(GIVEN INFORMATION)

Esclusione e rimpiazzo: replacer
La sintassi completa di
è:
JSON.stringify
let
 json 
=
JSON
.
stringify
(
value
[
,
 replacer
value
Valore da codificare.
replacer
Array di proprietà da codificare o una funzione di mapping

(End GIVEN INFORMATION)
(GIVEN INFORMATION)

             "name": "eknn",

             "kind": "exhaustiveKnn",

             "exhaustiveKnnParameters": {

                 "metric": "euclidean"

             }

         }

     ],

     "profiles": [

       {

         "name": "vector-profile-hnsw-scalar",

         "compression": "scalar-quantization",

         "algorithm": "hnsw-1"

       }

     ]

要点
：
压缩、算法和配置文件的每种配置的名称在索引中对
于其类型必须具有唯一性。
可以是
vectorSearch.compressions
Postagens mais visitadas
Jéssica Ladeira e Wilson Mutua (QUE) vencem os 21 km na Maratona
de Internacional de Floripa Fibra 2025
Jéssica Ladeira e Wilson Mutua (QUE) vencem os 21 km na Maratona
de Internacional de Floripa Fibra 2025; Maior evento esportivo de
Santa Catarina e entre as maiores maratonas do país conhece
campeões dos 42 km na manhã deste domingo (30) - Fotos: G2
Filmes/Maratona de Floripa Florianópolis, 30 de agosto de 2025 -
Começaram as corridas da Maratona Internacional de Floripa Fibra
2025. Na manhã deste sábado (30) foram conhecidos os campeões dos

(End GIVEN INFORMATION)
(GIVEN INFORMATION)

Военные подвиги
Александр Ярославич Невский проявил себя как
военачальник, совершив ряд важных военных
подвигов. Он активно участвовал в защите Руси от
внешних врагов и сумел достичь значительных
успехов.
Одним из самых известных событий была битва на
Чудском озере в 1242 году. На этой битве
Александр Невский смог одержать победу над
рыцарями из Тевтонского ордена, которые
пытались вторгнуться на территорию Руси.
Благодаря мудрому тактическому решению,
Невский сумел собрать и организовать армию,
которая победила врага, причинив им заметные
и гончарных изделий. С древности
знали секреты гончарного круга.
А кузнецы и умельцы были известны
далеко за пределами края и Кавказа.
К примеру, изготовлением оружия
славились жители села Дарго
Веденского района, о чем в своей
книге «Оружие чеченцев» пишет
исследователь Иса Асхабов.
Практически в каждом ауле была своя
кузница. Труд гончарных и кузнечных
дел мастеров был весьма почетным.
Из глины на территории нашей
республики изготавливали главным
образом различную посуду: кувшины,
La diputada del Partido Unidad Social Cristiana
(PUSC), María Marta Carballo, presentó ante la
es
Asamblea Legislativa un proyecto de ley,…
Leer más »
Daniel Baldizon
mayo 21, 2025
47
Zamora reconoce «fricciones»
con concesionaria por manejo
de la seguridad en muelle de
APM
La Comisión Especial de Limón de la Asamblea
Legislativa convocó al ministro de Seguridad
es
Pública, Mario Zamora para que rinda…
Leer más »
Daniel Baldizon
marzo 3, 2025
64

(End GIVEN INFORMATION)

◆ BRIEF ◆
Beginning at the line above that contains "Esclusione e rimpiazzo: replacer", return each line exactly through the line that contains "Array di proprietà", and no others.

◆ WRITTEN SOLUTION ◆
Esclusione e rimpiazzo: replacer
La sintassi completa di
è:
JSON.stringify
let
 json 
=
JSON
.
stringify
(
value
[
,
 replacer
value
Valore da codificare.
replacer
Array di proprietà da codificare o una funzione di mapping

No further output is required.